## Extracted entries
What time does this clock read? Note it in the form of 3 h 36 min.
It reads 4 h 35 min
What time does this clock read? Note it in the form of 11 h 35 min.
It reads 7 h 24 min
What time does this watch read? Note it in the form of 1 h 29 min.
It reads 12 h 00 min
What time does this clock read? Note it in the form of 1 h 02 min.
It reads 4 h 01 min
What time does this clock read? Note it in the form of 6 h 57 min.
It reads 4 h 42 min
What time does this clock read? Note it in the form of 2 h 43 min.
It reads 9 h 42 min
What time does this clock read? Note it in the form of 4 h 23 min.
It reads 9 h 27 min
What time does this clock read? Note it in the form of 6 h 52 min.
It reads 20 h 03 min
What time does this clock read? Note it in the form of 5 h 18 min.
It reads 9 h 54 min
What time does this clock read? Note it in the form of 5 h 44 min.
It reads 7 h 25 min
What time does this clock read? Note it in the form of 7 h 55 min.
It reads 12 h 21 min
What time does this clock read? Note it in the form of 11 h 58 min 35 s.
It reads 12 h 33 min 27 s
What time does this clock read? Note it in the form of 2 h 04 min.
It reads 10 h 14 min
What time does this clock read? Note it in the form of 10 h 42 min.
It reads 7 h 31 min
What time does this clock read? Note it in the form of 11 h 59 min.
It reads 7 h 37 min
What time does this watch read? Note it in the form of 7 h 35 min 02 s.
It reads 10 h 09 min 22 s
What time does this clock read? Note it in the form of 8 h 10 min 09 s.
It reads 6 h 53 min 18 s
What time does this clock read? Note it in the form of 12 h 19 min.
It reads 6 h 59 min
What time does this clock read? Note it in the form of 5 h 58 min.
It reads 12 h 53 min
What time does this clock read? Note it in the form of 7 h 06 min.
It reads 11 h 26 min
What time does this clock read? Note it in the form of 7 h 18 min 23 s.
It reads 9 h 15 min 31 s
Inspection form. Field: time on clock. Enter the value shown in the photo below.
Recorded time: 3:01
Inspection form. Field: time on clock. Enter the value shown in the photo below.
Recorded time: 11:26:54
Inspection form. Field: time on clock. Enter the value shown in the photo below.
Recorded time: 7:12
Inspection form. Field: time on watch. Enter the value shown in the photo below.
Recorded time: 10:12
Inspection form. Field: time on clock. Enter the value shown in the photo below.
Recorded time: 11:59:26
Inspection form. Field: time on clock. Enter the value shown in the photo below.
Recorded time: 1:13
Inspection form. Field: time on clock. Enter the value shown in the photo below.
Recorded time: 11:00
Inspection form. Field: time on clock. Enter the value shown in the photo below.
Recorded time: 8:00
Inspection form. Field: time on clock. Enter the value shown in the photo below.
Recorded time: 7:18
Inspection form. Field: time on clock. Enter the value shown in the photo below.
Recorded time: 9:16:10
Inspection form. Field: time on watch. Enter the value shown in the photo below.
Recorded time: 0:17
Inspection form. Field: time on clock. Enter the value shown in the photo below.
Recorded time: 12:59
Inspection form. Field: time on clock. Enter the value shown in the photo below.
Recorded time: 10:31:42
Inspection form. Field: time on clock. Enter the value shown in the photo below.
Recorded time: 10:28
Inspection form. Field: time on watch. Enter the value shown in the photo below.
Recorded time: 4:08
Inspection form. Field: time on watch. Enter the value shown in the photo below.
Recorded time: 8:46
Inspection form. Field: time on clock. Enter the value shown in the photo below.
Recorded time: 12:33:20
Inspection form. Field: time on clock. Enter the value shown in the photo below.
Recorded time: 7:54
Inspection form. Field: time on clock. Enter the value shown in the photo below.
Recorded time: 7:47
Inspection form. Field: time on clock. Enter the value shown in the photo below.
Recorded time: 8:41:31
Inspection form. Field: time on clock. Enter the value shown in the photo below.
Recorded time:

## Problem details
Copy all of the items above word for word, changing nothing.

## Response
What time does this clock read? Note it in the form of 3 h 36 min.
It reads 4 h 35 min
What time does this clock read? Note it in the form of 11 h 35 min.
It reads 7 h 24 min
What time does this watch read? Note it in the form of 1 h 29 min.
It reads 12 h 00 min
What time does this clock read? Note it in the form of 1 h 02 min.
It reads 4 h 01 min
What time does this clock read? Note it in the form of 6 h 57 min.
It reads 4 h 42 min
What time does this clock read? Note it in the form of 2 h 43 min.
It reads 9 h 42 min
What time does this clock read? Note it in the form of 4 h 23 min.
It reads 9 h 27 min
What time does this clock read? Note it in the form of 6 h 52 min.
It reads 20 h 03 min
What time does this clock read? Note it in the form of 5 h 18 min.
It reads 9 h 54 min
What time does this clock read? Note it in the form of 5 h 44 min.
It reads 7 h 25 min
What time does this clock read? Note it in the form of 7 h 55 min.
It reads 12 h 21 min
What time does this clock read? Note it in the form of 11 h 58 min 35 s.
It reads 12 h 33 min 27 s
What time does this clock read? Note it in the form of 2 h 04 min.
It reads 10 h 14 min
What time does this clock read? Note it in the form of 10 h 42 min.
It reads 7 h 31 min
What time does this clock read? Note it in the form of 11 h 59 min.
It reads 7 h 37 min
What time does this watch read? Note it in the form of 7 h 35 min 02 s.
It reads 10 h 09 min 22 s
What time does this clock read? Note it in the form of 8 h 10 min 09 s.
It reads 6 h 53 min 18 s
What time does this clock read? Note it in the form of 12 h 19 min.
It reads 6 h 59 min
What time does this clock read? Note it in the form of 5 h 58 min.
It reads 12 h 53 min
What time does this clock read? Note it in the form of 7 h 06 min.
It reads 11 h 26 min
What time does this clock read? Note it in the form of 7 h 18 min 23 s.
It reads 9 h 15 min 31 s
Inspection form. Field: time on clock. Enter the value shown in the photo below.
Recorded time: 3:01
Inspection form. Field: time on clock. Enter the value shown in the photo below.
Recorded time: 11:26:54
Inspection form. Field: time on clock. Enter the value shown in the photo below.
Recorded time: 7:12
Inspection form. Field: time on watch. Enter the value shown in the photo below.
Recorded time: 10:12
Inspection form. Field: time on clock. Enter the value shown in the photo below.
Recorded time: 11:59:26
Inspection form. Field: time on clock. Enter the value shown in the photo below.
Recorded time: 1:13
Inspection form. Field: time on clock. Enter the value shown in the photo below.
Recorded time: 11:00
Inspection form. Field: time on clock. Enter the value shown in the photo below.
Recorded time: 8:00
Inspection form. Field: time on clock. Enter the value shown in the photo below.
Recorded time: 7:18
Inspection form. Field: time on clock. Enter the value shown in the photo below.
Recorded time: 9:16:10
Inspection form. Field: time on watch. Enter the value shown in the photo below.
Recorded time: 0:17
Inspection form. Field: time on clock. Enter the value shown in the photo below.
Recorded time: 12:59
Inspection form. Field: time on clock. Enter the value shown in the photo below.
Recorded time: 10:31:42
Inspection form. Field: time on clock. Enter the value shown in the photo below.
Recorded time: 10:28
Inspection form. Field: time on watch. Enter the value shown in the photo below.
Recorded time: 4:08
Inspection form. Field: time on watch. Enter the value shown in the photo below.
Recorded time: 8:46
Inspection form. Field: time on clock. Enter the value shown in the photo below.
Recorded time: 12:33:20
Inspection form. Field: time on clock. Enter the value shown in the photo below.
Recorded time: 7:54
Inspection form. Field: time on clock. Enter the value shown in the photo below.
Recorded time: 7:47
Inspection form. Field: time on clock. Enter the value shown in the photo below.
Recorded time: 8:41:31
Inspection form. Field: time on clock. Enter the value shown in the photo below.
Recorded time:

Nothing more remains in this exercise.